DIRECTIONS: Restate each record below word for word, skipping images.
== TASK INPUT
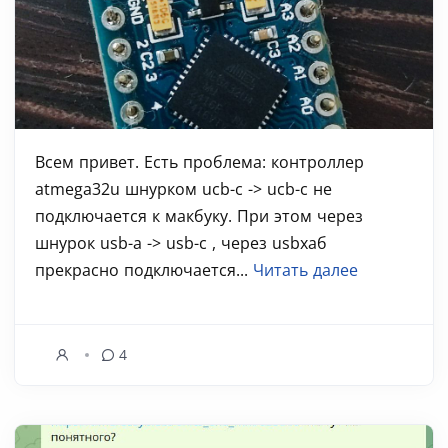
Всем привет. Есть проблема: контроллер
atmega32u шнурком ucb-c -> ucb-c не
подключается к макбуку. При этом через
шнурок usb-a -> usb-c , через usbхаб
прекрасно подключается...
Читать далее
4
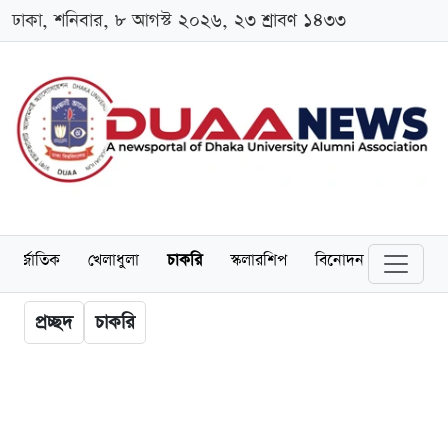
ঢাকা, শনিবার, ৮ আগস্ট ২০২৬, ২৩ শ্রাবণ ১৪৩৩
ন্তর্জাতিক
খেলাধুলা
চাকরি
স্কলারশিপ
বিনোদন
ভিডিও
প্রচ্ছদ
চাকরি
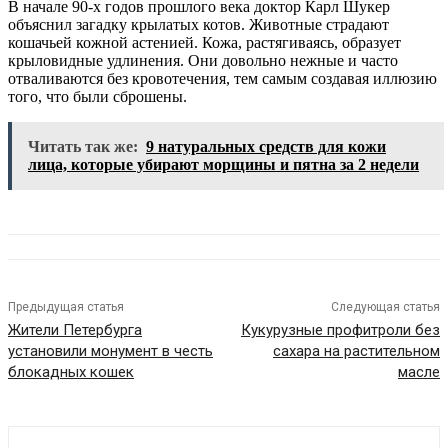
В начале 90-х годов прошлого века доктор Карл Шукер
объяснил загадку крылатых котов. Животные страдают
кошачьей кожной астенией. Кожа, растягиваясь, образует
крыловидные удлинения. Они довольно нежные и часто
отваливаются без кровотечения, тем самым создавая иллюзию
того, что были сброшены.
Читать так же:
9 натуральных средств для кожи
лица, которые убирают морщины и пятна за 2 недели
Предыдущая статья
Следующая статья
Жители Петербурга
Кукурузные профитроли без
установили монумент в честь
сахара на растительном
блокадных кошек
масле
====
ANSWER BOX:
Всем привет. Есть проблема: контроллер
atmega32u шнурком ucb-c -> ucb-c не
подключается к макбуку. При этом через
шнурок usb-a -> usb-c , через usbхаб
прекрасно подключается...
Читать далее
4
ঢাকা, শনিবার, ৮ আগস্ট ২০২৬, ২৩ শ্রাবণ ১৪৩৩
ন্তর্জাতিক
খেলাধুলা
চাকরি
স্কলারশিপ
বিনোদন
ভিডিও
প্রচ্ছদ
চাকরি
В начале 90-х годов прошлого века доктор Карл Шукер
объяснил загадку крылатых котов. Животные страдают
кошачьей кожной астенией. Кожа, растягиваясь, образует
крыловидные удлинения. Они довольно нежные и часто
отваливаются без кровотечения, тем самым создавая иллюзию
того, что были сброшены.
Читать так же:
9 натуральных средств для кожи
лица, которые убирают морщины и пятна за 2 недели
Предыдущая статья
Следующая статья
Жители Петербурга
Кукурузные профитроли без
установили монумент в честь
сахара на растительном
блокадных кошек
масле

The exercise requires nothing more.